▸ **What you will do**:
From the line with "合，结合体检、门诊等工作开展乙肝、HP幽门螺" through the final line, please write out the listing exactly, including both of those lines.

▸ **Records for this exercise**:
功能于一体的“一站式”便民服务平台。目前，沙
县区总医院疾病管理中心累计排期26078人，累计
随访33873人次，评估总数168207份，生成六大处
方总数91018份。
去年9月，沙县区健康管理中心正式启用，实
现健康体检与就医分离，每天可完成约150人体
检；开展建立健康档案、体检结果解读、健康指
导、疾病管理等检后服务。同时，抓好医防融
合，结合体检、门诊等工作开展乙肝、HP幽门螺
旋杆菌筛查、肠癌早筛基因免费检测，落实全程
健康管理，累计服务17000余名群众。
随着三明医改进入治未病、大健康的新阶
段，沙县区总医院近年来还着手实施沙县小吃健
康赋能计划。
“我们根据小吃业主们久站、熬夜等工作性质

▸ **Answer to the exercise**:
合，结合体检、门诊等工作开展乙肝、HP幽门螺
旋杆菌筛查、肠癌早筛基因免费检测，落实全程
健康管理，累计服务17000余名群众。
随着三明医改进入治未病、大健康的新阶
段，沙县区总医院近年来还着手实施沙县小吃健
康赋能计划。
“我们根据小吃业主们久站、熬夜等工作性质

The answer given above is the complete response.